17. ¿Cuál es el papel de los medicamentos no basados en platino y las opciones de cuidado de apoyo?


  • Se deben considerar diversas opciones de manejo para pacientes que progresan en la terapia basada en platino o después de un breve intervalo sin tratamiento, que van desde la terapia sistémica con un solo agente no basado en platino hasta el cuidado de apoyo solo.

  • Los pacientes deben ser incluidos en ensayos clínicos siempre que sea posible, ya que hay una necesidad significativa de opciones de tratamiento mejoradas en este contexto.

  • Para pacientes que no han recibido bevacizumab previamente, se debe considerar la adición de este agente a paclitaxel semanal, doxorubicina liposomal pegilada (PLD) o topotecán.
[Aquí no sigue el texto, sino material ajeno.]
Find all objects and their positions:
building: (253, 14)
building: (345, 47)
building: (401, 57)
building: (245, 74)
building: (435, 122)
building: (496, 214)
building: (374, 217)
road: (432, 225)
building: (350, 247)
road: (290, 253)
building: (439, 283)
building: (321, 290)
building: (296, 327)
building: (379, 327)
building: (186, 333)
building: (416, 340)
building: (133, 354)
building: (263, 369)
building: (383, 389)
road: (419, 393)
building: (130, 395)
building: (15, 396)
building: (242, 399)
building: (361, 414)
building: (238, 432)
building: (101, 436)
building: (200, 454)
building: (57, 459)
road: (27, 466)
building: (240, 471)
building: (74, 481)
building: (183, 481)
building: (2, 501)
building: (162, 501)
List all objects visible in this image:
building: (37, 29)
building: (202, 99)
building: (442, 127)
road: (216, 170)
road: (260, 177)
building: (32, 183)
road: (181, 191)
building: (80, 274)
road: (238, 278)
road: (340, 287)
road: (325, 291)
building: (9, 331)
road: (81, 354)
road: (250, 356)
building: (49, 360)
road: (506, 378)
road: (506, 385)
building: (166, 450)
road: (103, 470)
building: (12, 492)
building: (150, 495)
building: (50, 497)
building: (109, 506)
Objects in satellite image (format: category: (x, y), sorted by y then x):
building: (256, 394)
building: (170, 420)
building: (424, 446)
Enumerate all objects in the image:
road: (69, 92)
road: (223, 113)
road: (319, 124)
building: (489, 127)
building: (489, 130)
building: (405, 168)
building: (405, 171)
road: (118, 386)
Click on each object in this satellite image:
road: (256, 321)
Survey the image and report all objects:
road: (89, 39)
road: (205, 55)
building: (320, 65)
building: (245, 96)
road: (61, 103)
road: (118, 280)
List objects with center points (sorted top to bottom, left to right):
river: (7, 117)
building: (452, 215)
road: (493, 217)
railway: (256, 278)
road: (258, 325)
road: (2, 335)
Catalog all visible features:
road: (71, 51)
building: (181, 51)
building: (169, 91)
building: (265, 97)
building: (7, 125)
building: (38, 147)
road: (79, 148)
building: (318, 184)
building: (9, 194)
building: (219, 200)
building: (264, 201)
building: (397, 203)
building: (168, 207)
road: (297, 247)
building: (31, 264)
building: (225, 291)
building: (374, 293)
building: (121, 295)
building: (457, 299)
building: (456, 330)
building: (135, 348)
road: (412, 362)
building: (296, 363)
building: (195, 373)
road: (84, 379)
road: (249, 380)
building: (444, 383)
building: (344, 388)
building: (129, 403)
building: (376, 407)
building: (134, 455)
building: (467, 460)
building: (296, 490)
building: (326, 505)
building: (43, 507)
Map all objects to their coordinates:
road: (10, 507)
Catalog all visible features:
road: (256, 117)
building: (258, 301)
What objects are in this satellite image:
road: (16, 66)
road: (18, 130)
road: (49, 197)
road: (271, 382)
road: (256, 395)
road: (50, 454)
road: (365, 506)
La combinación de paclitaxel semanal y bevacizumab es la opción preferida basada en análisis de subgrupos de ensayos clínicos.

  • Se podría considerar la combinación de trabectedina y PLD en pacientes intolerantes al platino que han recaído después de 6 meses desde la última dosis de platino.

  • Pacientes con recaída de CSBG deben ser considerados para el tratamiento con trametinib después de un fracaso del platino o para la terapia endocrina.

  • Se recomienda la evaluación sistemática de la CdV y los síntomas durante el tratamiento para iniciar el cuidado de apoyo temprano y prevenir o mejorar los síntomas, la CdV y la supervivencia.


18. ¿Qué se recomienda con respecto a la evaluación de la calidad de vida (QoL) y los problemas de supervivencia, así como el seguimiento después del tratamiento?


La evaluación de la calidad de vida (QoL) y los síntomas mediante herramientas validadas podrían considerarse como parte del seguimiento rutinario en todos los pacientes con carcinoma de ovario.

Se recomienda un seguimiento a largo plazo para todos los pacientes con carcinoma de trompa y ovario por un médico con experiencia en el tratamiento y seguimiento de pacientes con cáncer ginecológico.


El consenso también enfatiza en la colaboración entre expertos para orientar el manejo integral de la enfermedad. Se recomienda terapia no basada en platino y cuidados de apoyo, además de considerar ensayos clínicos. La evaluación sistemática de calidad de vida y el seguimiento a largo plazo son fundamentales.